| EXERCISE GOAL |
Your task is to reproduce the entries below word for word.

--- SUPPLIED INFORMATION Enclosed Below ---

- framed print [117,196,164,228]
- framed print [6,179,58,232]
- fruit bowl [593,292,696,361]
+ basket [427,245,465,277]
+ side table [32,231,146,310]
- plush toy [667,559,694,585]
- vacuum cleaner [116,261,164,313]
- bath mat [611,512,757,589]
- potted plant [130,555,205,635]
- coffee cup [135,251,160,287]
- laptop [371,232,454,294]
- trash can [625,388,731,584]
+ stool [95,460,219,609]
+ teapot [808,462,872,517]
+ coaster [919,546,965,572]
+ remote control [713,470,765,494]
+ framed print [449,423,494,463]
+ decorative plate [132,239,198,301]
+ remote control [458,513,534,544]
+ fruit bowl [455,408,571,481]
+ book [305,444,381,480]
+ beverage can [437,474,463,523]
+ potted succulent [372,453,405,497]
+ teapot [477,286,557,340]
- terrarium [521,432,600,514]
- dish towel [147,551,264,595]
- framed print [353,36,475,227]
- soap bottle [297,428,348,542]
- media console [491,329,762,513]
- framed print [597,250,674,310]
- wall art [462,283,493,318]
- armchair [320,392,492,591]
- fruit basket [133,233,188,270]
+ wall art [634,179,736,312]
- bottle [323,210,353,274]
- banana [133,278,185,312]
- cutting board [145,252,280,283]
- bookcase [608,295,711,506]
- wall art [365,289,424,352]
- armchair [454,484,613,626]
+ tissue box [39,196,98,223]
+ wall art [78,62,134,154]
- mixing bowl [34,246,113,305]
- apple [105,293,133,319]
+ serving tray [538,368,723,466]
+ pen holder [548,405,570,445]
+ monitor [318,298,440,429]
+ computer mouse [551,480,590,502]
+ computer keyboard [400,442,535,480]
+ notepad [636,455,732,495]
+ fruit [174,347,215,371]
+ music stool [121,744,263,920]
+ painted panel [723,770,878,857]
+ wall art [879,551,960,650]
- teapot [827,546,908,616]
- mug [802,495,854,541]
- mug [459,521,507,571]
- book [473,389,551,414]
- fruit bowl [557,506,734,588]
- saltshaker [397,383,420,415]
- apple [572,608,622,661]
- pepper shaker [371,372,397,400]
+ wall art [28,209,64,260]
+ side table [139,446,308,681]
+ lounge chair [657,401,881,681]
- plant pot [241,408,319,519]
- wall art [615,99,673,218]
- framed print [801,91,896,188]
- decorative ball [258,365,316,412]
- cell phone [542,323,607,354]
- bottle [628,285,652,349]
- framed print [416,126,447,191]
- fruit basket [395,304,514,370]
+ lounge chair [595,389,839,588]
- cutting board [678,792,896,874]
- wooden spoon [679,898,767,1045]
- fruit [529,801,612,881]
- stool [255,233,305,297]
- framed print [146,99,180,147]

--- End of Enclosed SUPPLIED INFORMATION ---

| EXERCISE RESULT |
- framed print [117,196,164,228]
- framed print [6,179,58,232]
- fruit bowl [593,292,696,361]
+ basket [427,245,465,277]
+ side table [32,231,146,310]
- plush toy [667,559,694,585]
- vacuum cleaner [116,261,164,313]
- bath mat [611,512,757,589]
- potted plant [130,555,205,635]
- coffee cup [135,251,160,287]
- laptop [371,232,454,294]
- trash can [625,388,731,584]
+ stool [95,460,219,609]
+ teapot [808,462,872,517]
+ coaster [919,546,965,572]
+ remote control [713,470,765,494]
+ framed print [449,423,494,463]
+ decorative plate [132,239,198,301]
+ remote control [458,513,534,544]
+ fruit bowl [455,408,571,481]
+ book [305,444,381,480]
+ beverage can [437,474,463,523]
+ potted succulent [372,453,405,497]
+ teapot [477,286,557,340]
- terrarium [521,432,600,514]
- dish towel [147,551,264,595]
- framed print [353,36,475,227]
- soap bottle [297,428,348,542]
- media console [491,329,762,513]
- framed print [597,250,674,310]
- wall art [462,283,493,318]
- armchair [320,392,492,591]
- fruit basket [133,233,188,270]
+ wall art [634,179,736,312]
- bottle [323,210,353,274]
- banana [133,278,185,312]
- cutting board [145,252,280,283]
- bookcase [608,295,711,506]
- wall art [365,289,424,352]
- armchair [454,484,613,626]
+ tissue box [39,196,98,223]
+ wall art [78,62,134,154]
- mixing bowl [34,246,113,305]
- apple [105,293,133,319]
+ serving tray [538,368,723,466]
+ pen holder [548,405,570,445]
+ monitor [318,298,440,429]
+ computer mouse [551,480,590,502]
+ computer keyboard [400,442,535,480]
+ notepad [636,455,732,495]
+ fruit [174,347,215,371]
+ music stool [121,744,263,920]
+ painted panel [723,770,878,857]
+ wall art [879,551,960,650]
- teapot [827,546,908,616]
- mug [802,495,854,541]
- mug [459,521,507,571]
- book [473,389,551,414]
- fruit bowl [557,506,734,588]
- saltshaker [397,383,420,415]
- apple [572,608,622,661]
- pepper shaker [371,372,397,400]
+ wall art [28,209,64,260]
+ side table [139,446,308,681]
+ lounge chair [657,401,881,681]
- plant pot [241,408,319,519]
- wall art [615,99,673,218]
- framed print [801,91,896,188]
- decorative ball [258,365,316,412]
- cell phone [542,323,607,354]
- bottle [628,285,652,349]
- framed print [416,126,447,191]
- fruit basket [395,304,514,370]
+ lounge chair [595,389,839,588]
- cutting board [678,792,896,874]
- wooden spoon [679,898,767,1045]
- fruit [529,801,612,881]
- stool [255,233,305,297]
- framed print [146,99,180,147]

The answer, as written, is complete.